Aufgabenstellung.
Schreibe den folgenden Auszug über die Sitten in Bahrain vollständig und Wort für Wort ab.

Ausgewählter Auszug.

-=-=-=-=-

Die lernt man wenn man im Ausland lebt erst richtig, wie z.B. „Achtung, nicht lächeln!“

Wenn man im Ausland lebt lernt man auch die Sitten eines Landes kennen, auf die nicht im Fremdenführer hingewiesen werden. Zum Beispiel, dass man besser keinen guten Tag wünschen und freundlich lächeln sollte, wenn man auf dem arabischen Markt, dem ‚Zuk‘, einen Laden betritt. Das war meine erste Lektion, die ich über meine neue Heimat Bahrain lernen sollte, als ich nämlich zum ersten Mal einen der bis unter die Decke mit Waren gefüllten, kleinen Läden des traditionellen Marktes betrat und, wie ich es nicht anders gewohnt war, nett lächelnd die Tageszeit wünschte.

-=-=-=-=-

Vorliegendes Material.
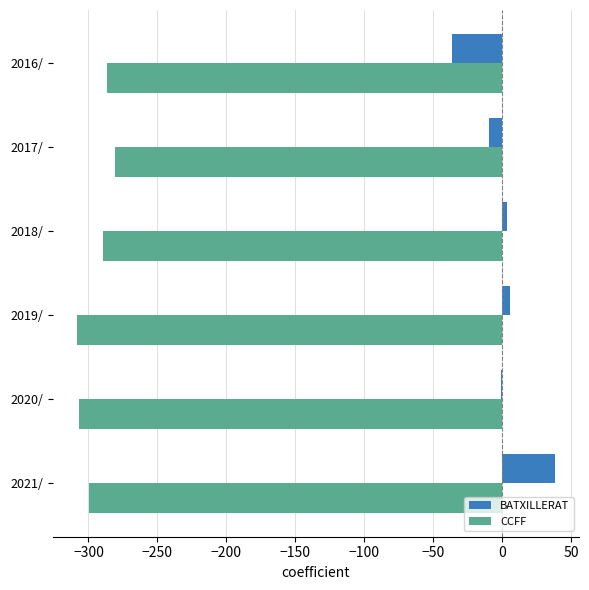

How many data points does each series have?

6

-=-=-=-=-

Lösung.
Die lernt man wenn man im Ausland lebt erst richtig, wie z.B. „Achtung, nicht lächeln!“

Wenn man im Ausland lebt lernt man auch die Sitten eines Landes kennen, auf die nicht im Fremdenführer hingewiesen werden. Zum Beispiel, dass man besser keinen guten Tag wünschen und freundlich lächeln sollte, wenn man auf dem arabischen Markt, dem ‚Zuk‘, einen Laden betritt. Das war meine erste Lektion, die ich über meine neue Heimat Bahrain lernen sollte, als ich nämlich zum ersten Mal einen der bis unter die Decke mit Waren gefüllten, kleinen Läden des traditionellen Marktes betrat und, wie ich es nicht anders gewohnt war, nett lächelnd die Tageszeit wünschte.